Early in 2015 I was fortunate enough to present Serena Williams with the winner’s cheque after she won the Australian Open final for a sixth time. What made it particularly satisfying was that the cheque was for the same amount as Novak Djokovic’s the next evening.
This wasn’t always the case of course. Up until the mid-2000s women were significantly underpaid in professional tennis compared to their male colleagues. Today, prize money at all four major grand slam events, including the Australian Open, is rightly equally distributed.
Tennis’s pay equality is largely the result of a relentless campaign led by grand slam legend Martina Navratilova, who used her influence and standing in the game to bring about meaningful change.
And while we have achieved progress in international tennis, we haven’t made as much in business.
It feels like there is a lot of talk but things are still moving at a glacial pace.
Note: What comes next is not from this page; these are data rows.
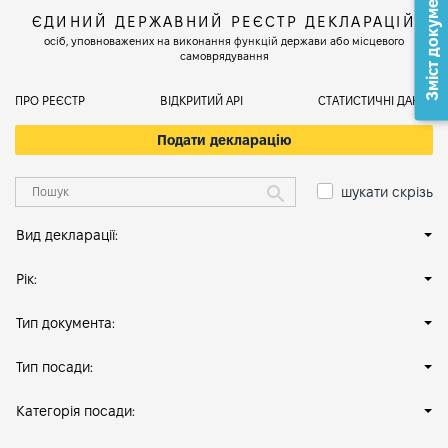
Зміст документа
ЄДИНИЙ ДЕРЖАВНИЙ РЕЄСТР ДЕКЛАРАЦІЙ
осіб, уповноважених на виконання функцій держави або місцевого
самоврядування
ПРО РЕЄСТР
ВІДКРИТИЙ АРІ
СТАТИСТИЧНІ ДАНІ
Подати декларацію
шукати скрізь
Вид декларації:
Рік:
Тип документа:
Тип посади:
Категорія посади:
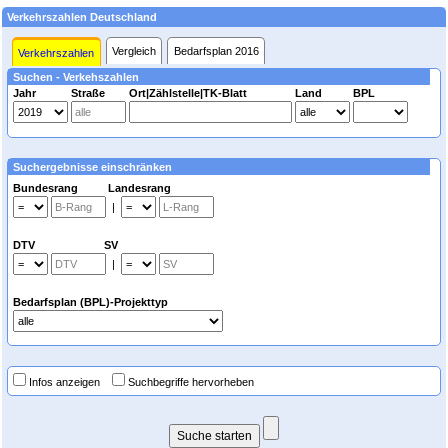
Verkehrszahlen Deutschland
Vergleich
Bedarfsplan 2016
Verkehrszahlen
Suchen - Verkehszahlen
Jahr
Straße
Ort|Zählstelle|TK-Blatt
Land
BPL
Suchergebnisse einschränken
Bundesrang Landesrang
|
DTV SV
|
Bedarfsplan (BPL)-Projekttyp
Infos anzeigen
Suchbegriffe hervorheben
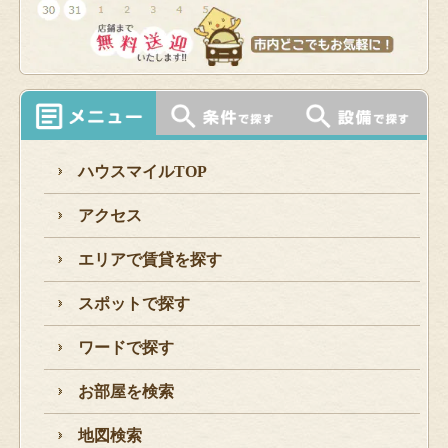
ハウスマイルTOP
アクセス
エリアで賃貸を探す
スポットで探す
ワードで探す
お部屋を検索
地図検索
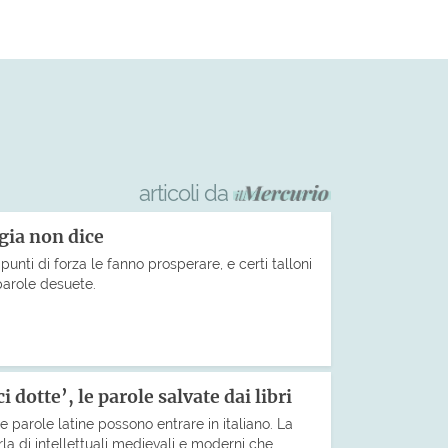
articoli da
gia non dice
unti di forza le fanno prosperare, e certi talloni
 parole desuete.
 dotte’, le parole salvate dai libri
le parole latine possono entrare in italiano. La
rla di intellettuali medievali e moderni che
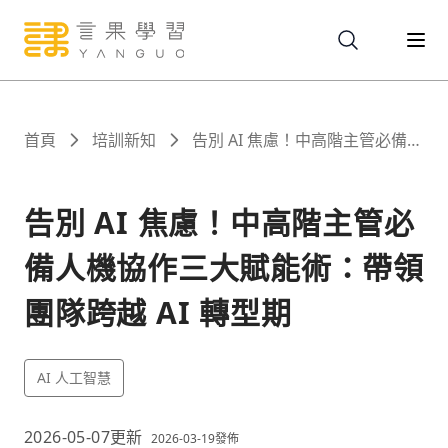
關於
首頁
培訓新知
告別 AI 焦慮！中高階主管必備人
機協作三大賦能術：帶領團隊跨
越 AI 轉型期
服務
告別 AI 焦慮！中高階主管必
備人機協作三大賦能術：帶領
課程
團隊跨越 AI 轉型期
報名
AI 人工智慧
文章
2026-05-07
更新
2026-03-19
發佈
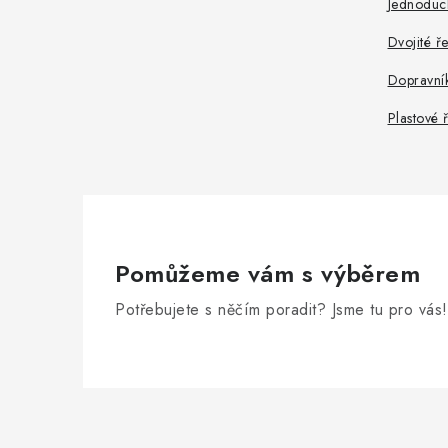
Jednoduc
Dvojité ř
Dopravní
Plastové 
Pomůžeme vám s výběrem
Potřebujete s něčím poradit? Jsme tu pro vás!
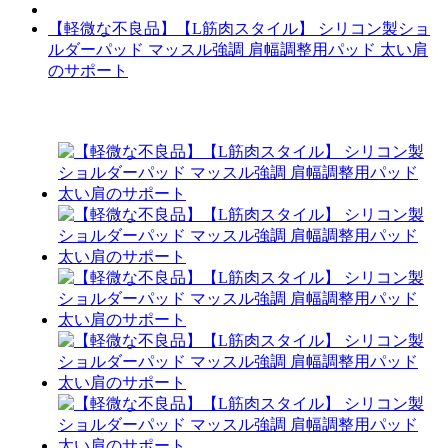
【軽微な不良品】【L筋肉スタイル】 シリコン製ショ
ルダーパッド マッスル強調 肩幅調整用パッド 太い肩
のサポート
It’s now time for our leaders to stand up, as Martina did throughout her career, and demand gender equality as a basic right.
This is more than just improving diversity in our workplaces. It’s about ensuring women have the same opportunities as men, it’s about demanding that women receive the same economic rewards, it’s not about discriminating against half of the population simply because of gender.
The reality is, despite the talk, that women are at significant financial disadvantage and the most telling statistic is our national retirement savings.
Statistics show Australian women significantly lag behind men when it comes to their superannuation balance, with women retiring with around half the superannuation.
The shortfall in retirement savings is largely due to a system that hasn’t been designed with women in mind. It is a system that needs to be rethought and adjusted, reflecting the needs of life stages, such as maternity leave and part-time work.
While many companies, such as ANZ, have equal pay for equal work, more needs to be done to encourage our talented women into higher paying professions.
An example of this is our Accelerated Banking Experiences Program for Women. This is a program we developed a few years ago where we hand pick talented women, largely from female-dominated enablement functions, and put them on a fast track to senior front-line banking roles.
Not only are they developing their careers, they are also inspiring other women in our organisation to have the courage to take professional risks.
And it’s our acknowledgment that we have a responsibility to do more that has led to the creation of the ANZ Women’s Initiative.
This is a program of offers, actions and resources for ANZ customers and staff to assist women in increasing their knowledge about superannuation as well as their super balance.
We want to start a conversation, challenge the status quo and engage the community.
This not only reflects our company values but a strong business case for creating an inclusive and diverse workplace. In businesses and organisations where people feel included and respected there are higher rates of engagement and productivity, and in turn, better commercial outcomes for the business.
The program also draws on another powerful lobby group, Male Champions of Change, which was convened by sex discrimination commissioner Elizabeth Broderick, and is finally starting to have an impact on our collective workforces.
Just like Male Champions of Change, it’s based on the principle that a united force can help bridge the gender equality and superannuation gap.
And just as there was resistance in women’s push for equal pay on the tennis circuit, I’m expecting this will be a challenge. But it’s a challenge I hope we are up for as a society.